In the coming years, there are few parts of daily life that artificial intelligence won’t touch in one way or another, and the automotive sector is no exception. When it comes to vehicles, however, implementing AI will place enormous demands on data centre technology. Christian Ott, director of Solution Engineering at NetApp, explores how storage and compute can keep pace with the challenge.
Usually, when you mention the idea of applying AI in the automotive sector to someone, their first thought is self-driving cars. In the current wave of research and development in autonomous vehicles (AVs), it’s estimated that the leading thirty companies have invested $16 billion into building a car that can take itself from A to B, and, as we all know, that technology hasn’t arrived just yet.
There is more, however, to automotive AI than AVs. Indeed, AI-assisted driving is already a part of Advanced Driver-Assist Systems (ADAS), performing feats like autonomously changing lanes and parking.
These developments led one market research firm to predict an $81 billion ADAS market by 2025. The streets that those cars travel along, too, are becoming increasingly smart: communication between cars and their environment is predicted to be the fastest-growing segment of a total spend on smart cities which will reach $124 billion this year.
These projects will rely on AI to manage traffic flow, monitor for incidents, and improve the overall efficiency of transport networks. Automotive manufacturing is also feeling this trend, with smart factories – which, amongst other things, will bring AI to the production line – expected to add $160 billion a year to the industry by 2023.
$16, 81, 124, 160 billion dollars: all of these innovations involve huge sums of money, but what they really have in common is the even larger amounts of data involved – and that means that the data centre will need to step up.
AVs are a perfect example of the challenge at hand. A vehicle surveying streets in order to provide training data for AV development might drive eight hours a day and 250 days a year, resulting in 2,000 hours of video data.

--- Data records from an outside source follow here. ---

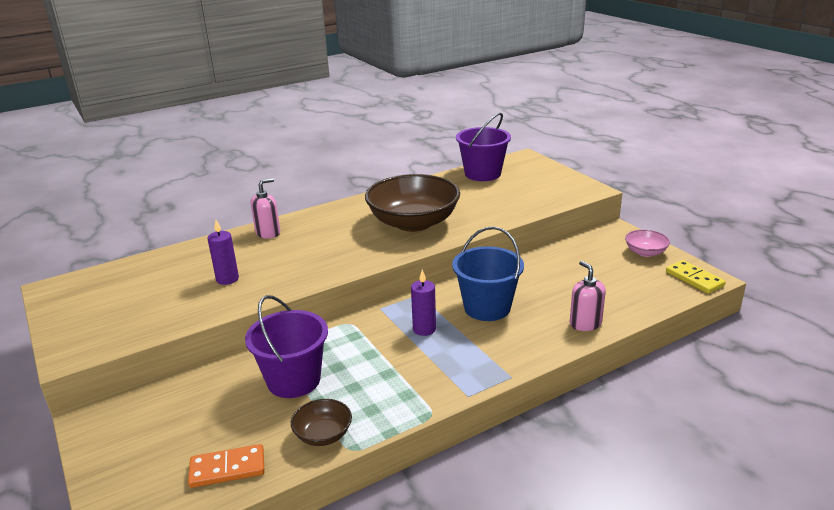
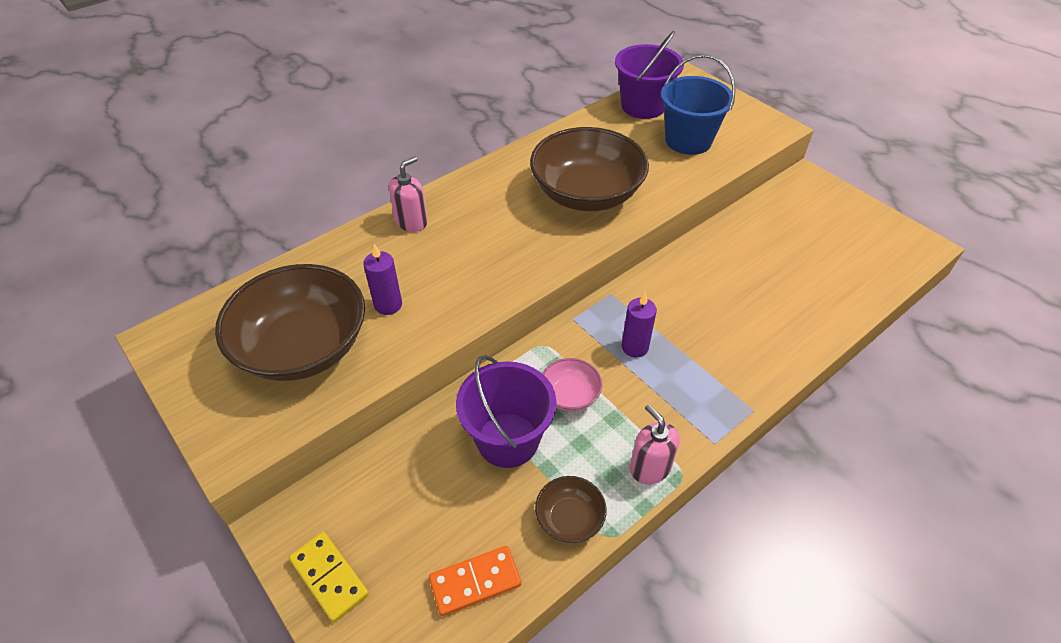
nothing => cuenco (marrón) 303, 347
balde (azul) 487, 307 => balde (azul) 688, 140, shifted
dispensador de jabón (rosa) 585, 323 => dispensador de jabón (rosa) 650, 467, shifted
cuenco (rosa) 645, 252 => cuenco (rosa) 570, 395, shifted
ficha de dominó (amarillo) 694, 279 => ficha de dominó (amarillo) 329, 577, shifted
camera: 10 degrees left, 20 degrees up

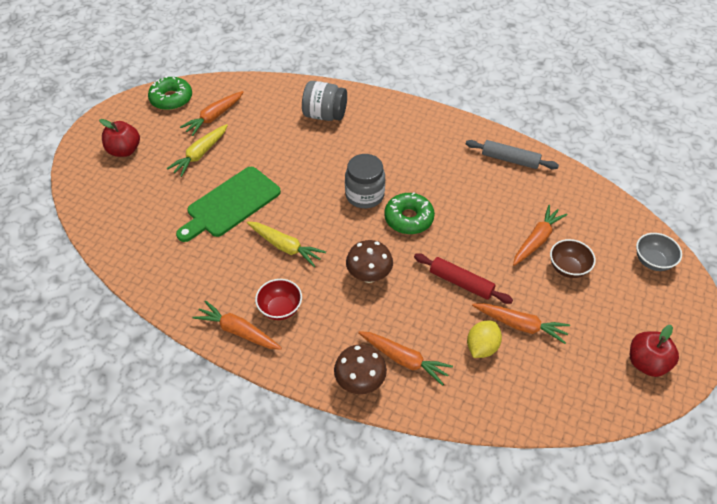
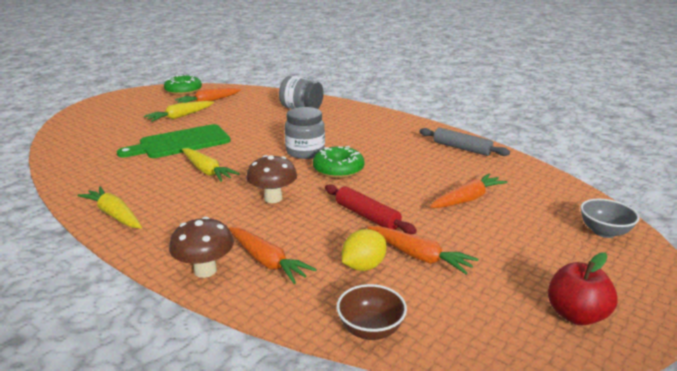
manzana (rojo) 124, 150 => nothing
cuenco (rojo) 280, 309 => nothing
cuenco (marrón) 568, 268 => cuenco (marrón) 370, 329, shifted
zanahoria (naranja) 238, 331 => zanahoria (amarillo) 114, 215
camera: 15 degrees right, 25 degrees down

If the vehicle has five cameras running at thirty frames per second, that’s one billion images per year. If the cameras are, conservatively, recording two-megapixel images, we’re dealing with a terabyte of data every hour, or two petabytes every year.
While only around a third of this data is likely to be cleansed, labelled, and made fit for training purposes, this shows the kind of data scale which is typical of automotive AI applications.

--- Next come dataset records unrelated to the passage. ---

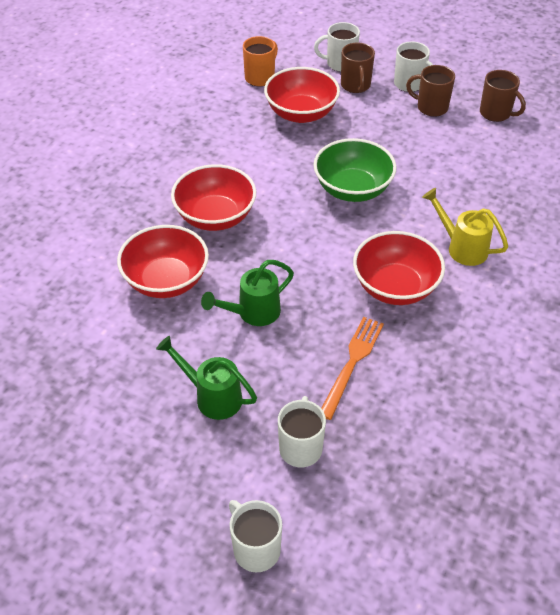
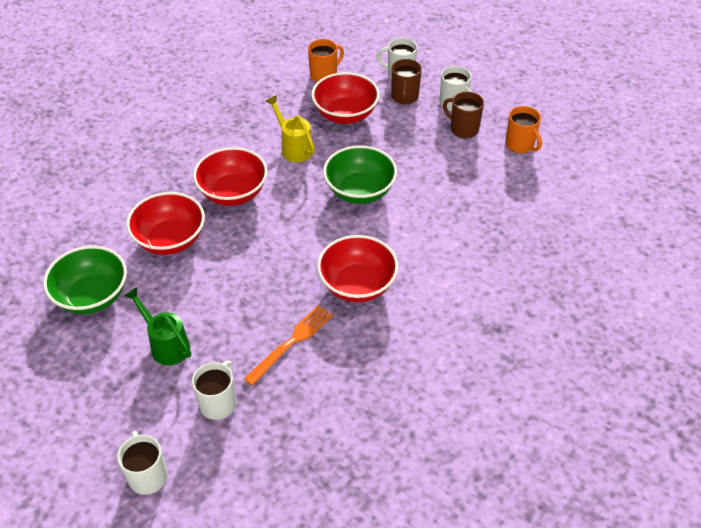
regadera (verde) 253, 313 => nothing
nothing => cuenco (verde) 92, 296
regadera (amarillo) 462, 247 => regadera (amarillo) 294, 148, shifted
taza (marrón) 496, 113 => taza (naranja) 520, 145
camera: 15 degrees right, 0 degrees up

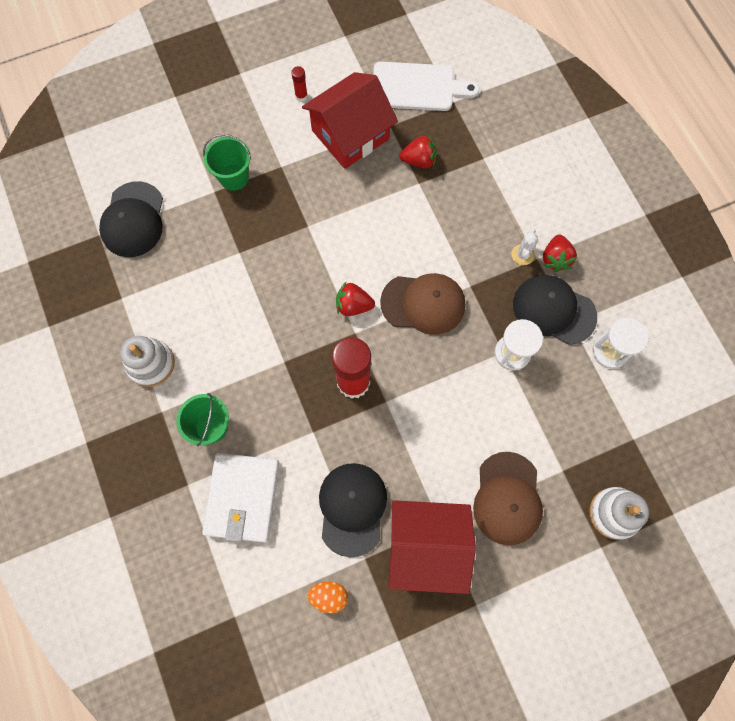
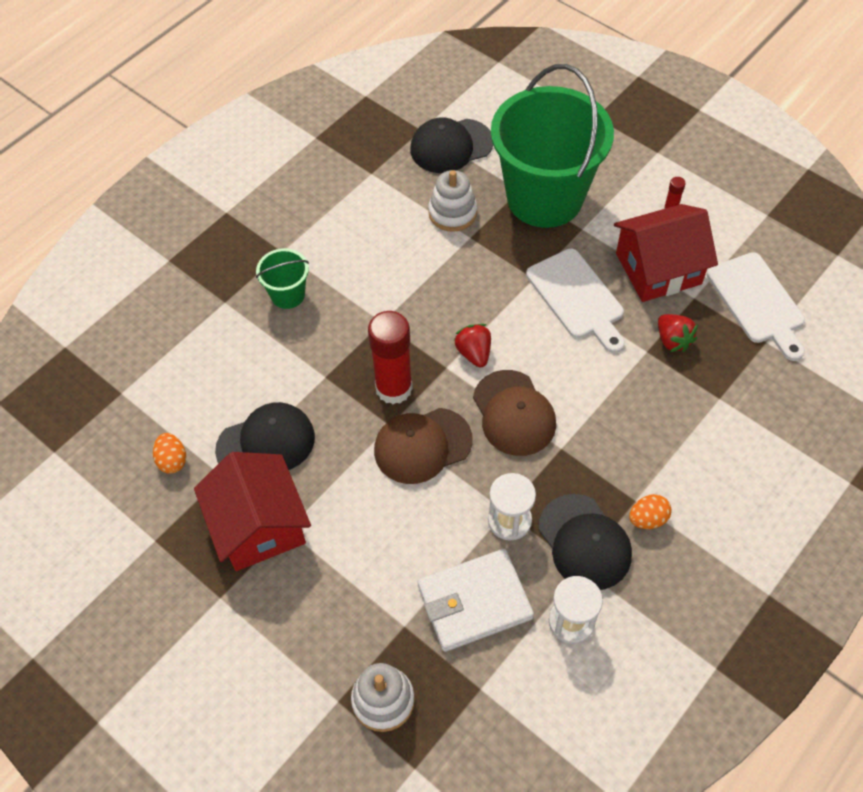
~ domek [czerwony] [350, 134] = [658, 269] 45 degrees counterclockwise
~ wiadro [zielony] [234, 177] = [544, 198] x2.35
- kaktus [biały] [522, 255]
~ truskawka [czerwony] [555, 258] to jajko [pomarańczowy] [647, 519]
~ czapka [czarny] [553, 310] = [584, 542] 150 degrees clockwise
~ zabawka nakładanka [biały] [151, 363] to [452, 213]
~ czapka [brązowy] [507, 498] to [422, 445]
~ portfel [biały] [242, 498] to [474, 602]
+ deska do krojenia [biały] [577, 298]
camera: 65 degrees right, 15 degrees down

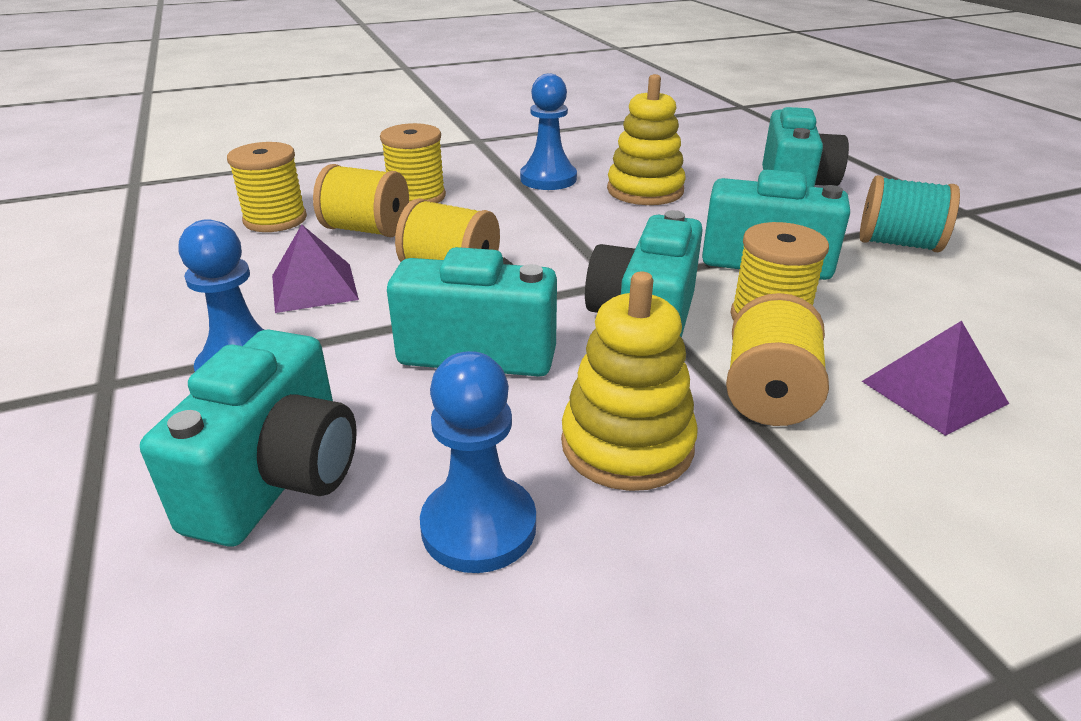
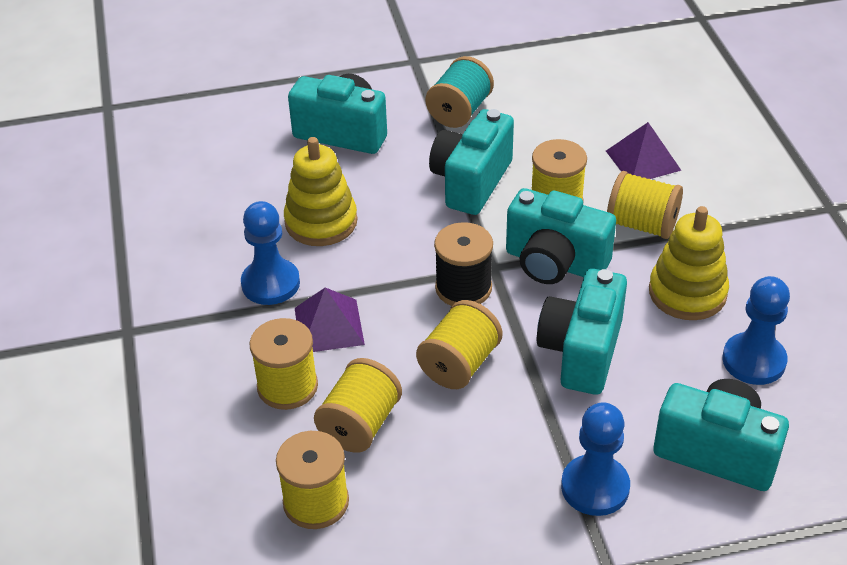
~ piramida [fioletowy] [314, 287] to [329, 326]
+ szpulka [czarny] [463, 288]
camera: 80 degrees left, 10 degrees up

Remember, too, that this is just one survey car; a future with millions of AVs, each of which with a more data-intensive sensor array than our test car, each sending at least some of the data it gathers back to a central store for further AI training, can comfortably result in an exabyte-scale data task. If we’re considering a city-wide mesh of sensors and cameras informing automated traffic decisions, or factory processes communicating with one another across the globe, we can expect a similar picture to emerge.
These big numbers, of course, are not incidental to the training of effective AI systems. Large datasets are necessary to produce good results and maximising the amount of good-quality data available is vital.
The automotive sector represents the bleeding edge of edge computing: these are real-world situations in motion, generating huge amounts of data, in unpredictable conditions, making potentially life and death decisions.
The problem, then, is not just scale, but also speed and accuracy – while faults in a content delivery network can lead to a frustrating customer experience, faults in automotive AI could have far more serious consequences.
Across AI automotive applications, the big data challenge is going to be establishing a continuous data pipeline which can square up to the size of the task at hand.
Data is collected at the edge, in vehicles and other machines either surveying the environment or doing productive work. This data, from diverse sources, needs to be consolidated and then normalised for training in a data lake, either in the cloud or on premises.
The data is then provided, with the addition of external datasets, to a training cluster running on GPUs which can massively parallelise the training process. Finally, the training data and new data produced by the training process need to be stored indefinitely to be fed back into the data lake in future training cycles and for compliance/litigation reasons.
This pipeline, from edge to core to cloud, requires innovative approaches. The training and inference steps in AI development, in particular, are extraordinarily compute-intensive, and consistently push the limits of currently available technology.
Supplying GPU clusters with the data they need, at the rate they need it, demands large-scale flash storage arrays. And let’s not forget, the data being used is often sensitive, involving individuals’ locations and habits, meaning that the whole, seamless, high-speed pipeline needs to be managed in a policy-compliant and privacy-aware way. The challenge is real – but we’re rising to meet it.
Over the last decade or so, developments in high-speed home networking and content delivery networks have upended the way that we consume media and communicate with each other on a daily basis.
For a glimpse at the next wave of change in data centre infrastructure, there are few better places to look than automotive AI.